To do this, Peymirat says: “Employers…need to bridge the gap” by “providing great cultural experiences to employees no matter where they work”.
He adds that personalized experiences are keen, but that employers also want to feel included “and feel able to enjoy the benefits of that wider business community feeling”.
Companies are planning to continue to stream all their office events, such as exercise classes or Q&As with executives, online so that everyone can attend no matter where they are working.
Food rewards for hybrid teams
Another idea to drive inclusivity in the hybrid future is “food reward programs”, which Peymirat explains is another core element of Uber for Business.
He continues: “The great thing about food as a reward is that it’s not restricted to one location.
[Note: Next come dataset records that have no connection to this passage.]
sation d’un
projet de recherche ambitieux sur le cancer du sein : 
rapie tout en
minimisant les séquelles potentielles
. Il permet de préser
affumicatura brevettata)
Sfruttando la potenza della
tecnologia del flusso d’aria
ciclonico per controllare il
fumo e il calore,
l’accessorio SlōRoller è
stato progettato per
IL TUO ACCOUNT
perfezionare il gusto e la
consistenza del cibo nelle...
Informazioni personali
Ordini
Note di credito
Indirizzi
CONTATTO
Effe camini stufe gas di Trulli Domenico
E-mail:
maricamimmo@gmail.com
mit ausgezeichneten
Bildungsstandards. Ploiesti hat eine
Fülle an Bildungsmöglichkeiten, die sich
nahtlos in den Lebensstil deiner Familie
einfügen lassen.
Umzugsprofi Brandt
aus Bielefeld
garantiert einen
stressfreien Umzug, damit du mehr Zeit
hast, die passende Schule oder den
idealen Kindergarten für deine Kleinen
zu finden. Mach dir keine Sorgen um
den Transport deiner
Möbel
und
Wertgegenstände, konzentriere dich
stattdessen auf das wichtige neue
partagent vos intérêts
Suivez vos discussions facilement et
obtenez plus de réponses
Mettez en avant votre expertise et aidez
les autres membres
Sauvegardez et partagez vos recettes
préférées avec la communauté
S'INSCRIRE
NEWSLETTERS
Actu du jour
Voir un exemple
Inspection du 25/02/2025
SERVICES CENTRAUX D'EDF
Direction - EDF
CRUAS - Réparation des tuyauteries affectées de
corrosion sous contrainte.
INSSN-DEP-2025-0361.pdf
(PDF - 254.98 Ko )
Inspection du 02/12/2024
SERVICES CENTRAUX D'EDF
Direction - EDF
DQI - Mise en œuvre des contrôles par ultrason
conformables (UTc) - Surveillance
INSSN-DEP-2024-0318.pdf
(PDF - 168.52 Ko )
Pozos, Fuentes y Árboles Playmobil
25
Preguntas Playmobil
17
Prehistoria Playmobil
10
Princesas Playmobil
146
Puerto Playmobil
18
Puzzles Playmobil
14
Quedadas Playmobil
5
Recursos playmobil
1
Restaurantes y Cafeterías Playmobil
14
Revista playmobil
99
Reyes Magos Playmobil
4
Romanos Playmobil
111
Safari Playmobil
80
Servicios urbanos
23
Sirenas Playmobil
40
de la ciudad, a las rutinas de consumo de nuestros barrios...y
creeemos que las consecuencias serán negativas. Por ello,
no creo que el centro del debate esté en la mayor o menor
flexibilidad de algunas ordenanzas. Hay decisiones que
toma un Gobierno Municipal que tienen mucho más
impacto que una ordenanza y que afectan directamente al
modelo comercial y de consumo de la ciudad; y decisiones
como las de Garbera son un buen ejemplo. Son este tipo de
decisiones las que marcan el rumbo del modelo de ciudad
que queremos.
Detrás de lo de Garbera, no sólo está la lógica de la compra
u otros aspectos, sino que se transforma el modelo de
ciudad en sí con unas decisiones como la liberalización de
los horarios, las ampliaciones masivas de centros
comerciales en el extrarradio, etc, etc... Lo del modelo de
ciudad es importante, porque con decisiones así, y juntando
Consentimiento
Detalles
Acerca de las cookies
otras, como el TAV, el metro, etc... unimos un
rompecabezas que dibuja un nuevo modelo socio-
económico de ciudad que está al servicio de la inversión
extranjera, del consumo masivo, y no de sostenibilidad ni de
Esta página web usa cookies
You can serve up lunch in the office while sending food vouchers/deliveries to those working remotely.
Uber for Business’ offering is called Eats for Business. It allows for companies to seamlessly organize with a customized dashboard having food delivered to remote workers during virtual meetups – whether they are social or training days – at the same time that in-office workers are being fed.
In addition, Eats for Business makes it easy for HR to reward employees with food vouchers.
Peymirat adds: “Food has always been a great connector, and throughout the pandemic, we’ve heard from our customers that it’s been integral to keeping employees engaged and motivated.”
So it is no surprise that Uber experienced significant growth in interest in Eats for Business, according to Peymirat. This pushed Uber to bolster this offering, which can now reach 91% of the UK population and has 400,000 restaurants globally on its books.
It is time that companies should consider a commute program or offering food-based incentives to help them retain their talent during the ‘Great Resignation ‘ and win the competitive war for talent. This is especially since there are tech solutions out there to assist.